How to Execute a Command in Shell Without Saving it to History? [Linux Tips]

Updated on September 1, 2017

Well, you may call this as a Linux tip for the day. I’m going to share a tip that lets you to execute a command in shell prompt and does not save it in command history. Generally any command you execute in shell gets stored in a command history and the ‘history‘ command will display the list of commands that you had executed in the past. That’s quite useful. But what if you want to execute a command and then prevent it from storing in a command history?

Answer:

Executing any command starting with <space> will not be stored in command history.

For e.g.,

#<space> hostname

The above command will display the hostname of the machine, but the command itself is not stored in the command history.

HISTCONTROL command

But wait, you should control HISTORY (via HISTCONTROL environment variable).
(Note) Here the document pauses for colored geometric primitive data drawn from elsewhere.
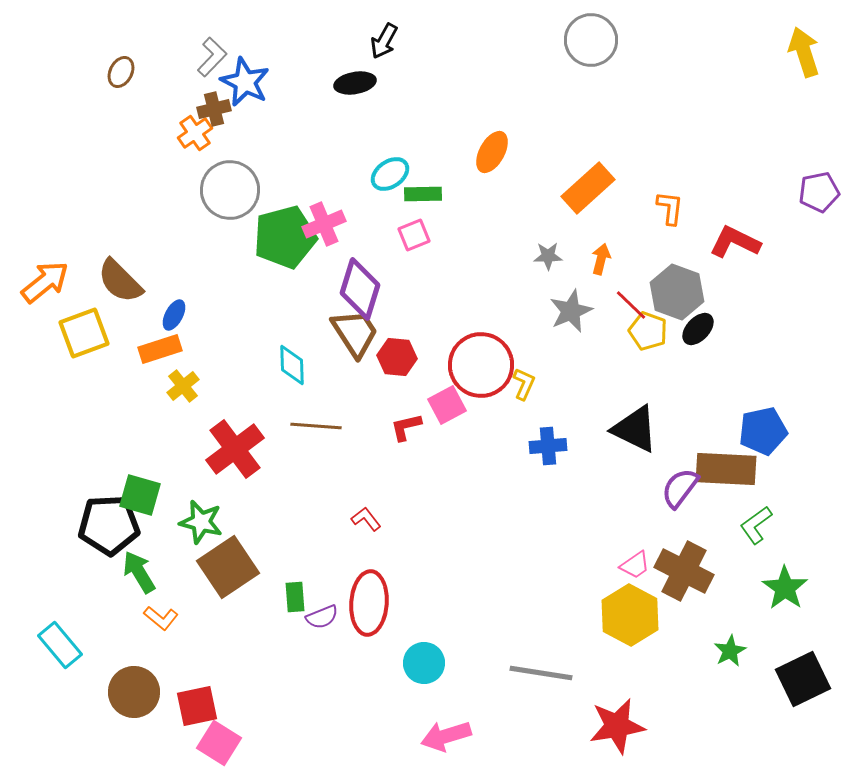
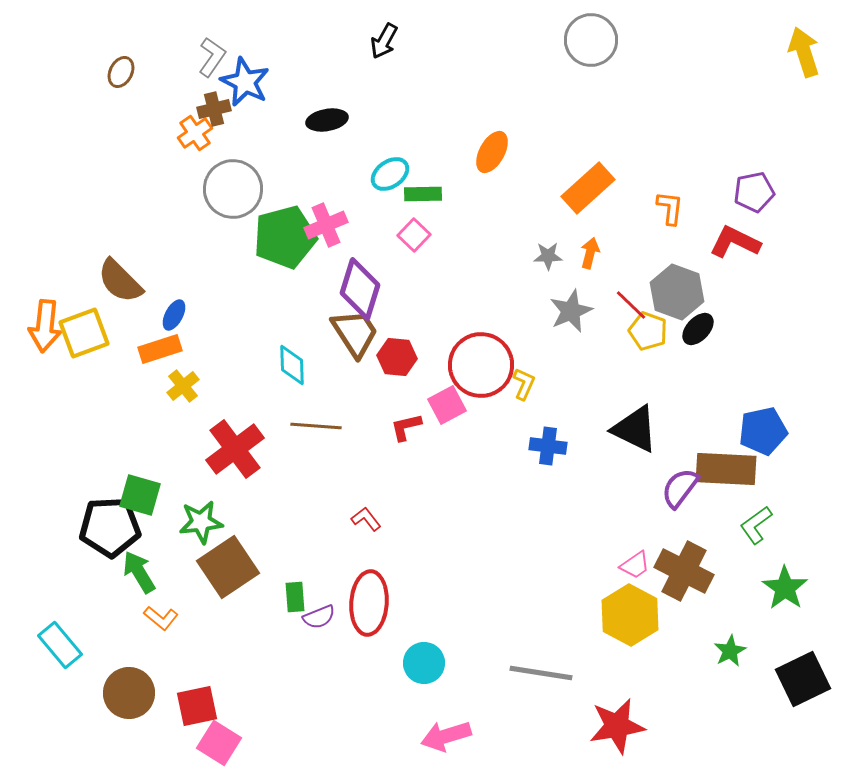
gray L-shape at (212, 57): rotated 9 degrees counterclockwise
black ellipse at (355, 83): moved 28 px left, 37 px down
gray circle at (230, 190): moved 3 px right, 1 px up
purple pentagon at (819, 192): moved 65 px left
pink cross at (324, 224): moved 2 px right, 1 px down
pink square at (414, 235): rotated 24 degrees counterclockwise
orange arrow at (601, 259): moved 11 px left, 6 px up
orange arrow at (45, 282): moved 44 px down; rotated 135 degrees clockwise
blue cross at (548, 446): rotated 12 degrees clockwise
green star at (201, 522): rotated 21 degrees counterclockwise
black pentagon at (109, 525): moved 1 px right, 2 px down
purple semicircle at (322, 617): moved 3 px left
brown circle at (134, 692): moved 5 px left, 1 px down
Check what is being set in HISTCONTROL as below:

#echo $HISTCONTROL

Now, set HISTCONTROL as below:

#export HISTCONTROL=ignorespace

Or you may add the above line to $HOME/.bashrc.

# .bashrc
# Source global definitions
if [ -f /etc/bashrc ]; then
 . /etc/bashrc
fi
# User specific aliases and functions
export HISTCONTROL=ignorespace

The above command controls the command history to ignore space. So whenever a command is executed with a space in the front, it will not be stored in history.